What the exercise asks =>
From the start of the entries through the line that contains "Подготовить макет самостоятельно", inclusive, return each line as one string in a JSON list, leaving out blank lines.

● ● ● ● ●

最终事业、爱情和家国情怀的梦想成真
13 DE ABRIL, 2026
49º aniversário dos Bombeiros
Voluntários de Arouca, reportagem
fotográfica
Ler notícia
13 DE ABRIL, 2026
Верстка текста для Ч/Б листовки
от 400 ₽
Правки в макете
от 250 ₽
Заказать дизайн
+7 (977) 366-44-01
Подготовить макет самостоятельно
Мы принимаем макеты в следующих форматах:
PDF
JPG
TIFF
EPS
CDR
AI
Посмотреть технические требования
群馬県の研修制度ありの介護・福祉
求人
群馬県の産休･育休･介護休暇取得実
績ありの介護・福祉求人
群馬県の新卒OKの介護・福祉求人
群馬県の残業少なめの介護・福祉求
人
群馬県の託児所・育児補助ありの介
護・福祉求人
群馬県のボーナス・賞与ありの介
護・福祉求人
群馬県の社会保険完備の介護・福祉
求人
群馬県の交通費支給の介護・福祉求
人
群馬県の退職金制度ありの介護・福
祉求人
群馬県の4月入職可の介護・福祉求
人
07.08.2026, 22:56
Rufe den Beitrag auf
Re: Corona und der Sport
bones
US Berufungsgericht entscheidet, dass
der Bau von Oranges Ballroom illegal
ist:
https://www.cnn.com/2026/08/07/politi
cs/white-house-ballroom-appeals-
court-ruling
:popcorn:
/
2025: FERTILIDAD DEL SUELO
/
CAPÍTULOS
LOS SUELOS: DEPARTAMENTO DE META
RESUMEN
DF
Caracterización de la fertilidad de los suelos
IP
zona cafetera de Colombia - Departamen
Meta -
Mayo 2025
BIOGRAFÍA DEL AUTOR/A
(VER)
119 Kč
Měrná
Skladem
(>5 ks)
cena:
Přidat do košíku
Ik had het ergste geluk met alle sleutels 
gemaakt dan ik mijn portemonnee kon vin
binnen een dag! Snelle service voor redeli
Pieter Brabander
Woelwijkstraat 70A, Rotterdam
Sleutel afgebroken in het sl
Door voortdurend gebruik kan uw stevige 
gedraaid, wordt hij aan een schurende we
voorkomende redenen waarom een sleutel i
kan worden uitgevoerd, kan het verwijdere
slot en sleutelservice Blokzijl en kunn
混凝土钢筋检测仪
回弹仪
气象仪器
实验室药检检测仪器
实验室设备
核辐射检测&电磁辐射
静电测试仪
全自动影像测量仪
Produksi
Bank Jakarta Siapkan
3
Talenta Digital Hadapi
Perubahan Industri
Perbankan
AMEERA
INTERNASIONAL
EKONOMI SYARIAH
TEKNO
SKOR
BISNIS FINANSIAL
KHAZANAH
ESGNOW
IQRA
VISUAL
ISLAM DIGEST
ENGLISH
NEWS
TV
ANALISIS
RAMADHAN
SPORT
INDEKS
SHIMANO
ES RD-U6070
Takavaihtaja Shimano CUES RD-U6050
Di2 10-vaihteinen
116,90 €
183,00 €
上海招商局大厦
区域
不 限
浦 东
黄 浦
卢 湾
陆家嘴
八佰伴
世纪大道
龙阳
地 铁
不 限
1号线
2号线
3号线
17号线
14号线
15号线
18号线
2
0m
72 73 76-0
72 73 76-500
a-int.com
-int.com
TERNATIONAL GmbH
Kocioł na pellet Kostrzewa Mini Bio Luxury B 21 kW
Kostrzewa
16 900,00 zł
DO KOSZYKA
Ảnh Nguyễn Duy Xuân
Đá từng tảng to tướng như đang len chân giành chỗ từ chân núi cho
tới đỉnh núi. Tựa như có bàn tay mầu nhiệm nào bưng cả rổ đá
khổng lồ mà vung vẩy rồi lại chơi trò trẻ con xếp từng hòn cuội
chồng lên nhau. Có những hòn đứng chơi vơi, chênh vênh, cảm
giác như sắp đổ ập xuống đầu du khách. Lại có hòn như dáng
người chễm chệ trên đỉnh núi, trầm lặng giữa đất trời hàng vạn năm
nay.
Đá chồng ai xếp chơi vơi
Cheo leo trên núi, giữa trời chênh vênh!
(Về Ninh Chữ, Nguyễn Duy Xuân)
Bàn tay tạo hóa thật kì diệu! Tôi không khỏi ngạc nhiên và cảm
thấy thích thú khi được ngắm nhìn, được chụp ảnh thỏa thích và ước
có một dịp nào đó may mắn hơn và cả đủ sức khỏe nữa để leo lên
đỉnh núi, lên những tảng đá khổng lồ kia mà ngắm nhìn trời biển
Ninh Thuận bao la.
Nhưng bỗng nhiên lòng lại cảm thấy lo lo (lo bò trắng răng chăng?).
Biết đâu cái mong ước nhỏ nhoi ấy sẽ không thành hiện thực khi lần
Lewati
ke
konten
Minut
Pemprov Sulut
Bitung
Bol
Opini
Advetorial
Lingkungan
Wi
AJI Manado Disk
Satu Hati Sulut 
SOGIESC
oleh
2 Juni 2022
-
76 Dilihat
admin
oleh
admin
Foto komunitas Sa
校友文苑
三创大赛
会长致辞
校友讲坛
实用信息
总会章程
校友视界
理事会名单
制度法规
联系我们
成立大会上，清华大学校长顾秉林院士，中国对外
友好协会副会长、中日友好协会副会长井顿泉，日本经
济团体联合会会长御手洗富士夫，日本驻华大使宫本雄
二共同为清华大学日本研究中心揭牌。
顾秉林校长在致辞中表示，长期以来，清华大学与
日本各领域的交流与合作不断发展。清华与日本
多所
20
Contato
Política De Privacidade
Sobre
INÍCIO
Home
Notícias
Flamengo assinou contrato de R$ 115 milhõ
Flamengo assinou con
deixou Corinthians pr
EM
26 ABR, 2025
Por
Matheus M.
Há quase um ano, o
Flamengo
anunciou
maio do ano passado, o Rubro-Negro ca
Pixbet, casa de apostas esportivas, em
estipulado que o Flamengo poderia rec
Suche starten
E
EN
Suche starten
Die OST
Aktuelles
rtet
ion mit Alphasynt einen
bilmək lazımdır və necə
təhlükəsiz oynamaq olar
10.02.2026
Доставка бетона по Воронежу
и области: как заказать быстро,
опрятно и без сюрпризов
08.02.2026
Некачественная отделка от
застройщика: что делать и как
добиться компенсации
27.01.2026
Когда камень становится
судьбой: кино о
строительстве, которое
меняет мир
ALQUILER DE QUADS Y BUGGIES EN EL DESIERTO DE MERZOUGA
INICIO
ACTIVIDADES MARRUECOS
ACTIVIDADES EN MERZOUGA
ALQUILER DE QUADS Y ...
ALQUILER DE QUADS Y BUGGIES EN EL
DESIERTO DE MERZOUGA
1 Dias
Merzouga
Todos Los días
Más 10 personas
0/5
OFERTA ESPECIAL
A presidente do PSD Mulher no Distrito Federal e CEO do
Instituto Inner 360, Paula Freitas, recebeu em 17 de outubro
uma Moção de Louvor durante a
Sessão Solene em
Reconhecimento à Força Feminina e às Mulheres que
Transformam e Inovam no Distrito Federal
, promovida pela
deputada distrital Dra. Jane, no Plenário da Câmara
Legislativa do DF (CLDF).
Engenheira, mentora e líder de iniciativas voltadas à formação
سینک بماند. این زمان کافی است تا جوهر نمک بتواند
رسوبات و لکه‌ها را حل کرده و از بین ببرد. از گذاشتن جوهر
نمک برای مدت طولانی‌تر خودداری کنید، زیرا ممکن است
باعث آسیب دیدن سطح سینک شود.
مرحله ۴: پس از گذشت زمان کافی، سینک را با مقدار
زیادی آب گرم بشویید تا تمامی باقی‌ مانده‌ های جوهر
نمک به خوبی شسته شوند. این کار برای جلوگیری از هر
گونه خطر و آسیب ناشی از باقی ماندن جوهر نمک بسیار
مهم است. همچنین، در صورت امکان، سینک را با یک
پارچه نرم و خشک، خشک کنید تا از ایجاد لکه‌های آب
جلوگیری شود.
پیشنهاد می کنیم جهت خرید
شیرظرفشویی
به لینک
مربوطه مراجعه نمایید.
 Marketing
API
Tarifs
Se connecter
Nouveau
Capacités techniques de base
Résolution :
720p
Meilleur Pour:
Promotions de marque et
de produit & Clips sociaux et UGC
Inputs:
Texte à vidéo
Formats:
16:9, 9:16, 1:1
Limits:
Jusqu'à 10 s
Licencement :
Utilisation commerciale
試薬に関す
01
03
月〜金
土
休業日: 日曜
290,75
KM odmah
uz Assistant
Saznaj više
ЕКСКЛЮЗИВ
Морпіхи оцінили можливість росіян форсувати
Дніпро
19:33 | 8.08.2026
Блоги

● ● ● ● ●

Exercise output =>
[
  "最终事业、爱情和家国情怀的梦想成真",
  "13 DE ABRIL, 2026",
  "49º aniversário dos Bombeiros",
  "Voluntários de Arouca, reportagem",
  "fotográfica",
  "Ler notícia",
  "13 DE ABRIL, 2026",
  "Верстка текста для Ч/Б листовки",
  "от 400 ₽",
  "Правки в макете",
  "от 250 ₽",
  "Заказать дизайн",
  "+7 (977) 366-44-01",
  "Подготовить макет самостоятельно"
]